Il patrimonio culturale come ponte fra i popoli e strumento per arrivare alla pace. È questo il senso del restauro della Basilica della Natività di Betlemme, uno dei massimi luoghi sacri per la cristianità ma in una regione al centro del conflitto fra Israele e palestinesi, e a volte anche fra le diverse confessioni cristiane. Il restauro, durato tre anni, è stato curato da 170 esperti italiani per la ditta Piacenti Spa di Prato e ha portato alla scoperta, tra l’altro, di diversi mosaici risalenti al periodo bizantino. Un successo dell’expertise italiana che è stato celebrato con la proiezione del docufilm “Restaurare il cielo”, proiettato all’American Colony Hotel di Gerusalemme Est, luogo storico di incontri di politici e diplomatici.
Litigi fra cristiani
L’evento è stato organizzato dal Consolato generale d’Italia a Gerusalemme e ha visto la partecipazione uno fianco all’altro dei vertici delle Chiese cristiane, a cominciare dal neo-insediato Amministratore Apostolico, Pierbattista Pizzaballa. Cosa non scontata a Gerusalemme. La Natività è luogo di culto per i latini (cattolici), ma anche per armeni, greci e per le altre confessioni cristiane e spesso ci sono stati “litigi” sulla sua gestione e manutenzione. In prima fila alla proiezione c’erano anche i rappresentanti dell’Autorità palestinese, che ha messo d’accordo le diverse Chiese. Il restauro, che non aveva luogo da secoli, era urgente, e c’erano pericoli strutturali per la Basilica.

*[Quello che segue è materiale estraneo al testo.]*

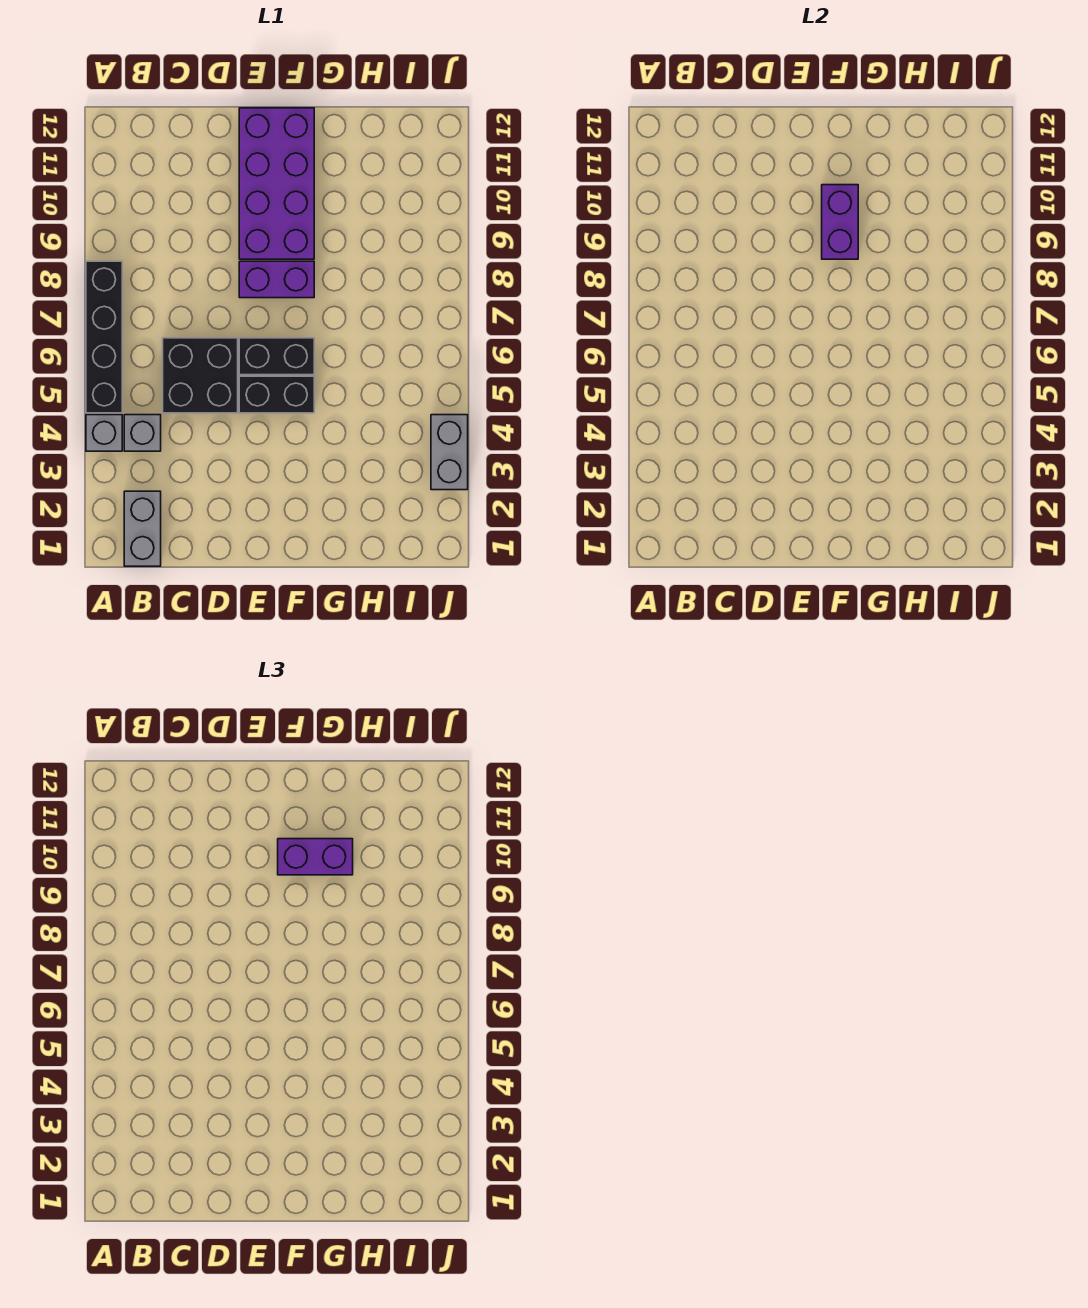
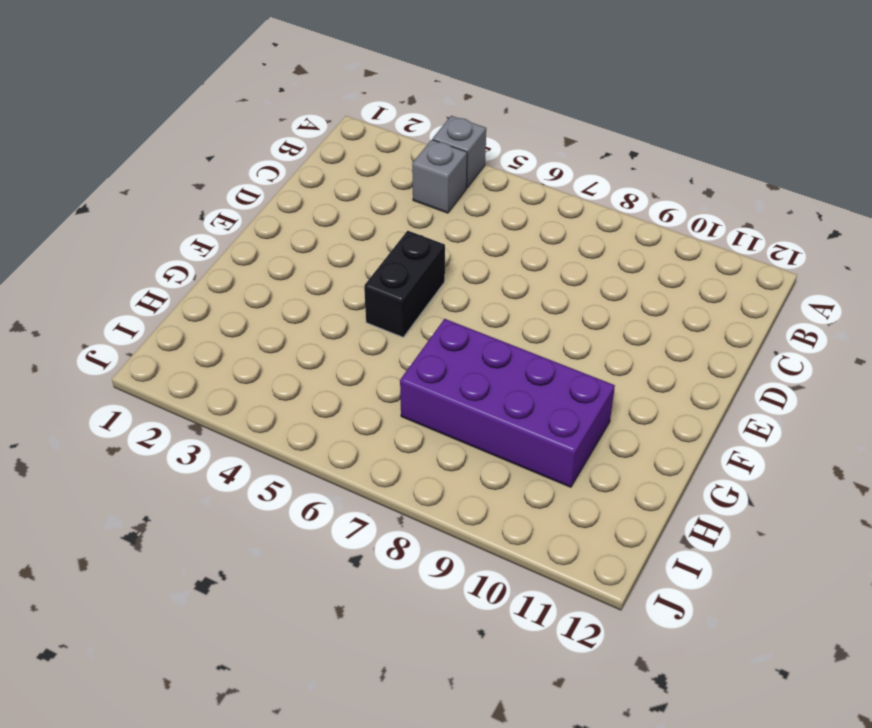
purple brick G7:H10 level 1 -> purple brick E9:F12 level 1
none -> black brick A5:A8 level 1
none -> grey brick B1:B2 level 1
none -> black brick C5:D6 level 1

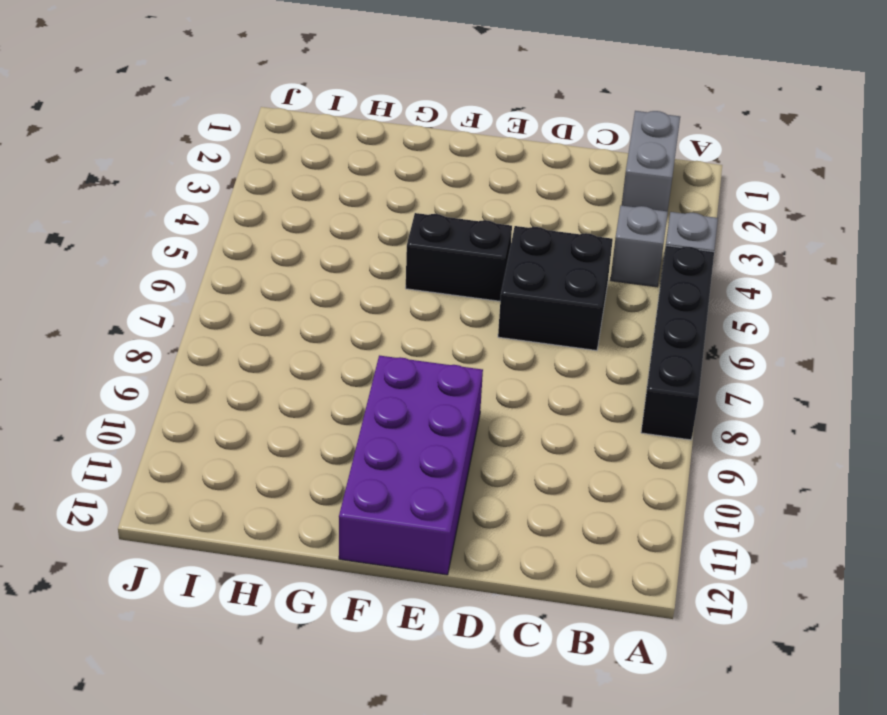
none -> black brick E6:F6 level 1
none -> purple brick E8:F8 level 1
none -> grey brick J3:J4 level 1

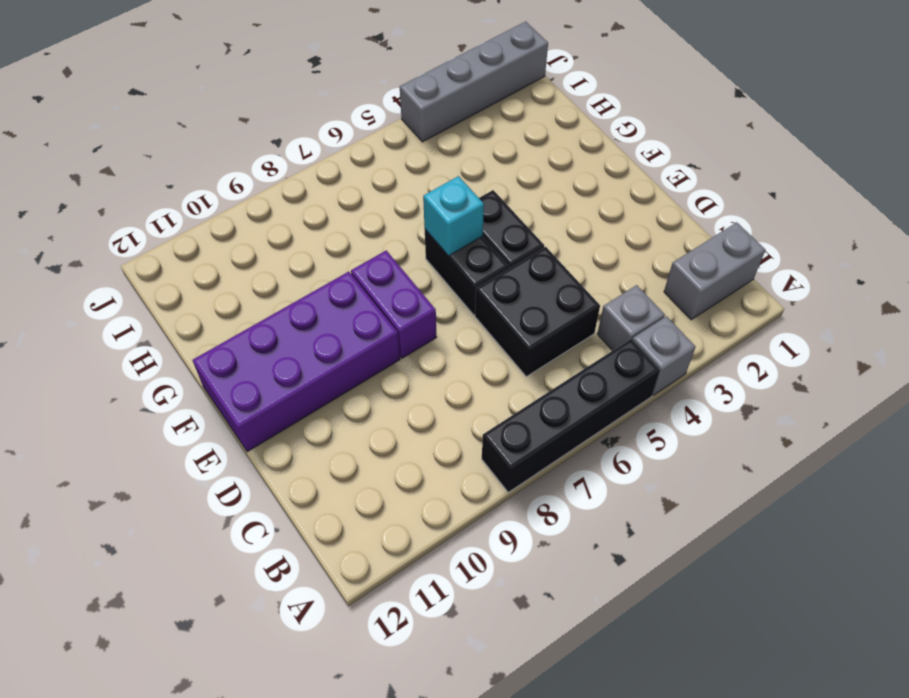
cyan brick F6 level 2 -> none
grey brick J1:J4 level 1 -> grey brick J3:J4 level 1
none -> purple brick F9:F10 level 2
none -> purple brick F10:G10 level 3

Protettore dei luoghi santi
Il particolare coinvolgimento dell’Italia è dovuto anche al ruolo di “protettore dei luoghi santi cristiani” riconosciuto, da oltre 150 anni, al Console Generale d’Italia e agli altri tre “consolati latini” presenti a Gerusalemme (Francia, Spagna e Belgio). Una funzione che si tramanda dal trattato di pace che pose termine alla guerra di Crimea, nel 1853. L’allora Regno sabaudo era alleato della Francia contro la Russia e uno degli obiettivi della guerra era la competizione per la protezione dei cristiani in Terra Santa fra cattolici e ortodossi.